SynDevRx has completed a Phase 1 study and is preparing to begin a Phase 1b/2 clinical study in post-menopausal HR+, Her2- metastatic breast cancer patients with the PIK3CA mutation in combination with standard of care treatment (Piqray(R) and fulvestrant). Patients at risk for hyperglycemia with Piqray typically have baseline metabolic dysfunction, such as an HbA1c above 5.6%. We are planning to begin enrollment by mid 2022. Our clinical trials are managed by a team of medical experts and are designed to determine whether evexomostat is safe and effective when combined with standard-of-care treatment. These clinical trials will provide insight to the mechanism of action, safety and efficacy of our drug so that the benefits and risks can be adequately quantified, and to determine whether quality of life improvements can be considered against any potential adverse effects. The investigational new drug (IND) approval process ensures treatments have undergone rigorous clinical evaluation to determine whether the benefits outweigh the risks of treatment for the proposed use. Patients who are interested in participating in one of our trials are encouraged to discuss their specific needs with their oncologist/physician.
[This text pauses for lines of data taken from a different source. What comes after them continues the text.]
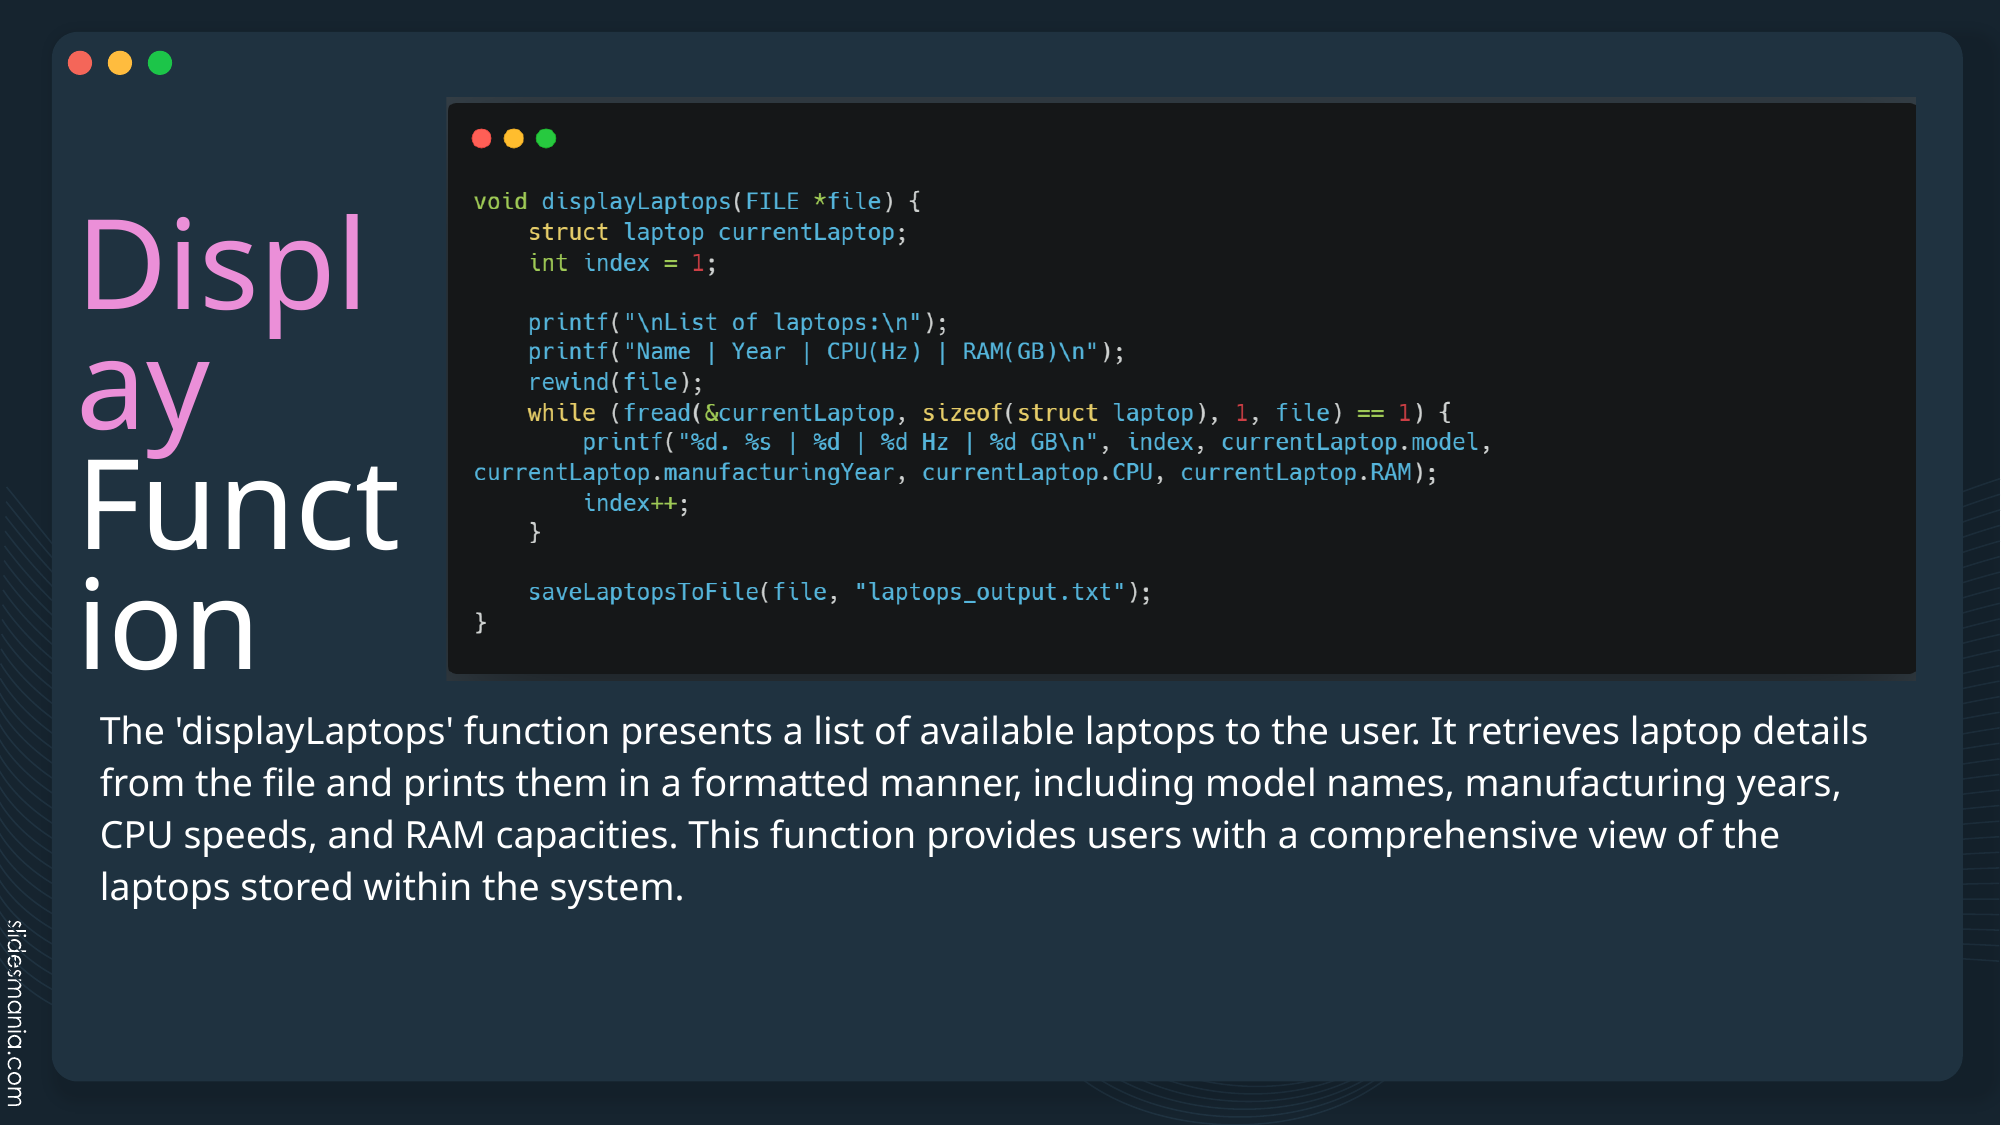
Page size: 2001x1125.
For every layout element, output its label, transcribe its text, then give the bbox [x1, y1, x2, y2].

list The 'displayLaptops' function presents a list of available laptops to the user. It retrieves laptop details from the file and prints them in a formatted manner, including model names, manufacturing years, CPU speeds, and RAM capacities. This function provides users with a comprehensive view of the laptops stored within the system. [80, 680, 1906, 1018]
picture [446, 96, 1917, 681]
title Display Function [56, 97, 444, 811]
text_box [51, 31, 1963, 1082]
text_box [67, 50, 173, 76]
Information regarding our clinical trials can be accessed at www.clinicaltrials.gov.
In addition to our clinical trials, SynDevRx has an Expanded Access Policy for evexomostat (SDX-7320) for eligible patients in the U.S. Expanded Access refers to the use of an investigational drug by an individual patient outside of a clinical trial to prevent or treat a serious condition when the patient is unable to obtain the investigational drug under an IND (e.g., when a patient is not eligible for a clinical study or a clinical study is not recruiting or has been completed). To qualify for the SynDevRx Expanded Access Program, the patient’s physician must determine that probable risk to the patient from the investigational drug is not greater than the probable risk from the disease or condition. Expanded access is different from a clinical trial where the primary purpose is to collect extensive safety and efficacy data to support submission of an application to the U.S. Food and Drug Administration (FDA) to market a drug.
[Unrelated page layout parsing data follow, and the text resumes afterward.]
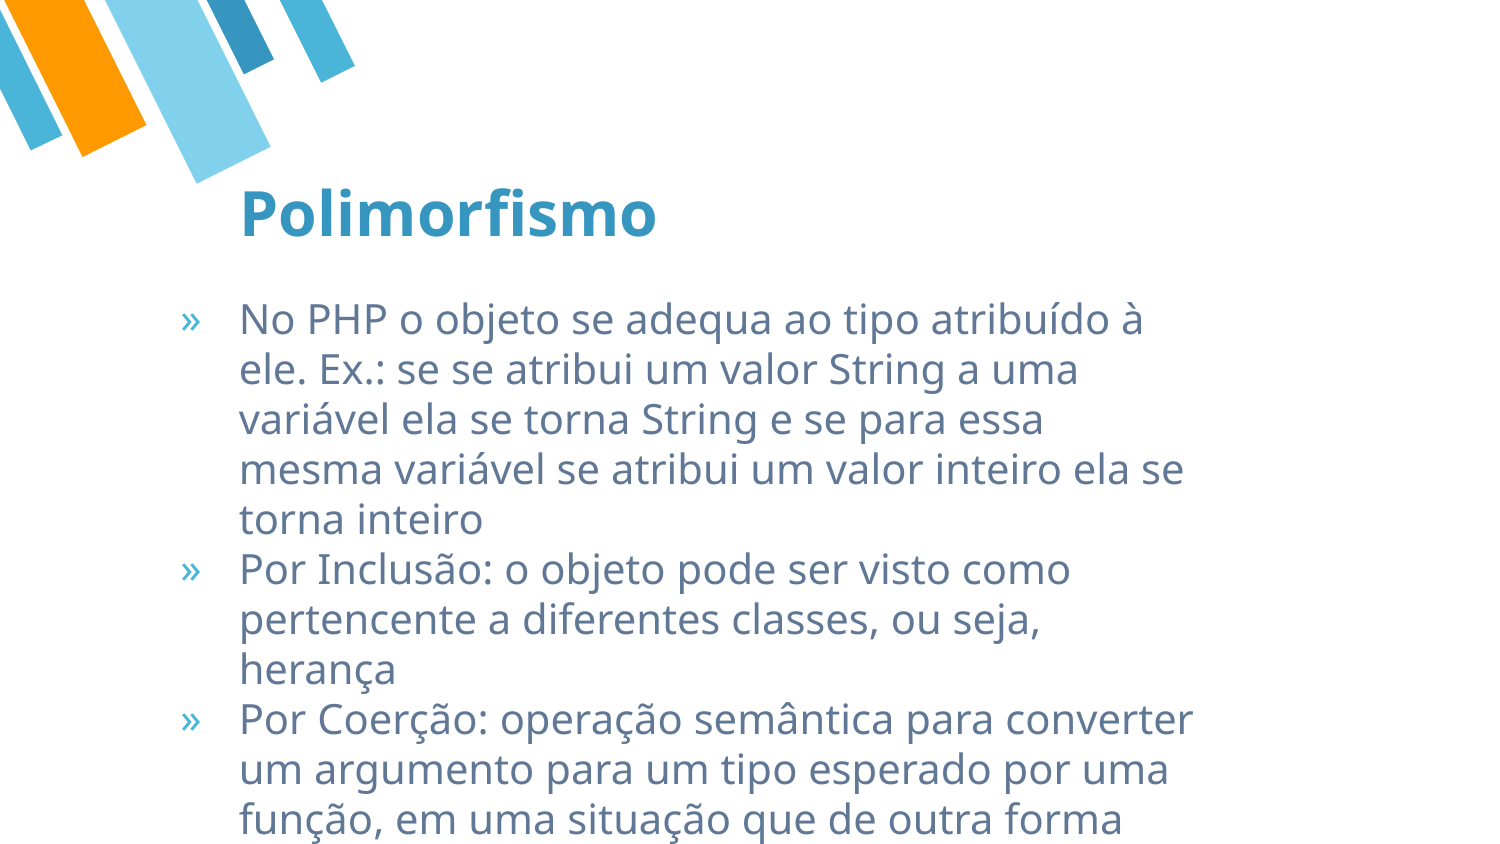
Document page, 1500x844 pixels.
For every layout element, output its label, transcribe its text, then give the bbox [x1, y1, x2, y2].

text_box [932, 416, 1500, 844]
list No PHP o objeto se adequa ao tipo atribuído à ele. Ex.: se se atribui um valor String a uma variável ela se torna String e se para essa mesma variável se atribui um valor inteiro ela se torna inteiro Por Inclusão: o objeto pode ser visto como pertencente a diferentes classes, ou seja, herança Por Coerção: operação semântica para converter um argumento para um tipo esperado por uma função, em uma situação que de outra forma resultaria em um erro de tipo [148, 215, 1214, 629]
title Polimorfismo [224, 152, 1170, 215]
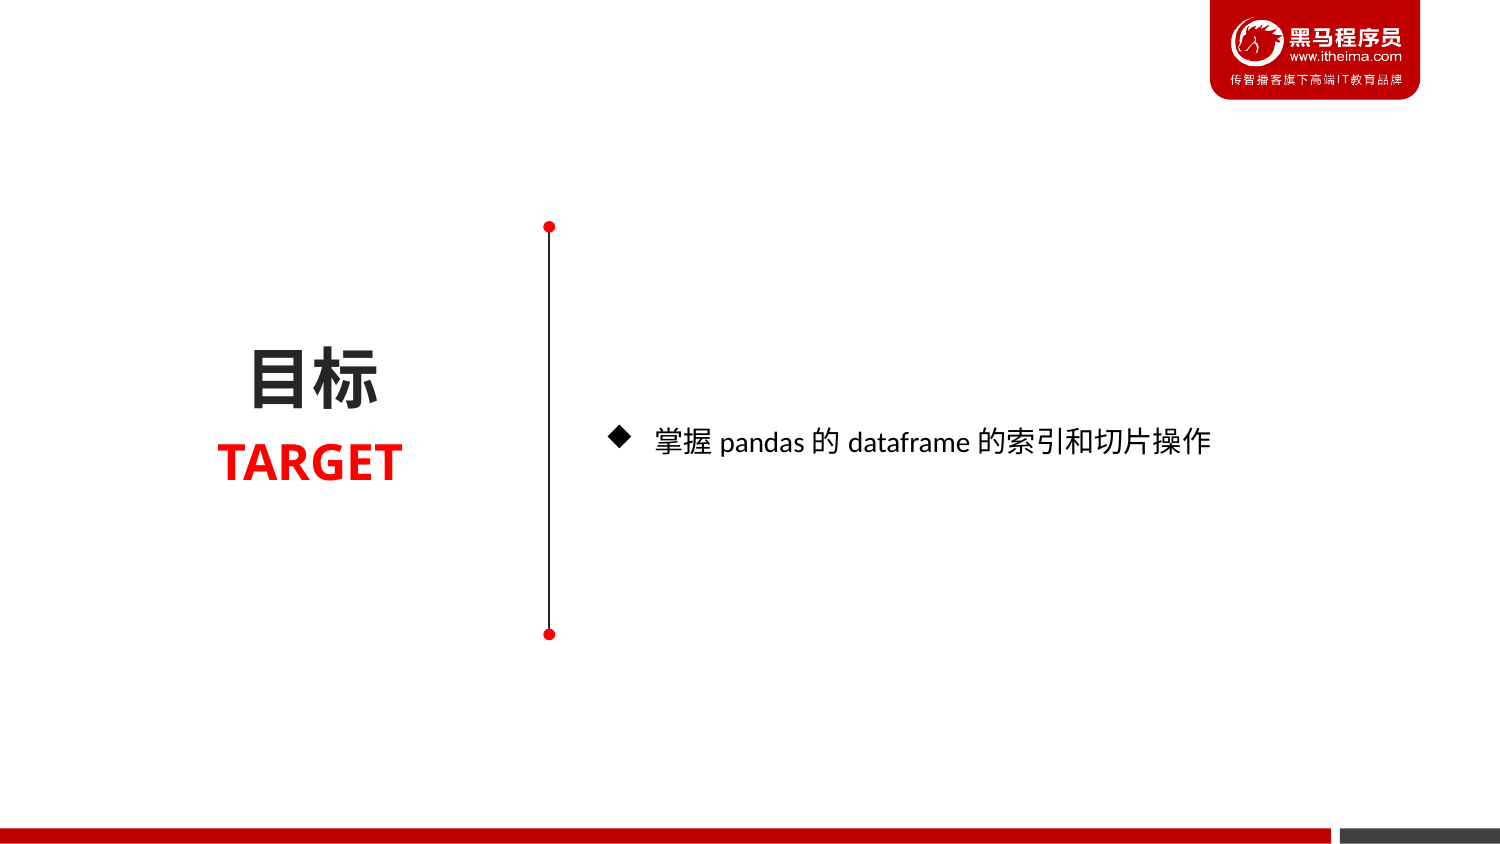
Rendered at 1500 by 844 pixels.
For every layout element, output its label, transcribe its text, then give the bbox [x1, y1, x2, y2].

text_box 目标 [171, 315, 454, 449]
text_box TARGET [206, 422, 544, 507]
picture [1212, 8, 1421, 94]
text_box [541, 628, 558, 643]
text_box [541, 219, 558, 234]
text_box 掌握pandas的dataframe的索引和切片操作 [590, 380, 1227, 466]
Physicians seeking additional information regarding Expanded Access for evexomostat (SDX-7320) should submit a request via email@example.com (telephone number 1-617-401-3110). SynDevRx considers providing access to our investigational drug evexomostat (SDX-7320) on a case-by-case basis, dependent on available drug supplies, the physician’s determination as to whether the potential benefit to the patient justifies the potential risks, and company resources. A requesting oncologist/physician should expect to receive a response acknowledging receipt of a request within 5 business days after a completed request has been received.
The request for access to a SynDevRx investigational medicine can only be considered if the patient’s treating physician is committed to, and supportive of, the requested treatment.
In accordance with the 21st Century Cures Act, this policy may be revised at any time. Should you have additional questions, please reach out to your oncologist/physician.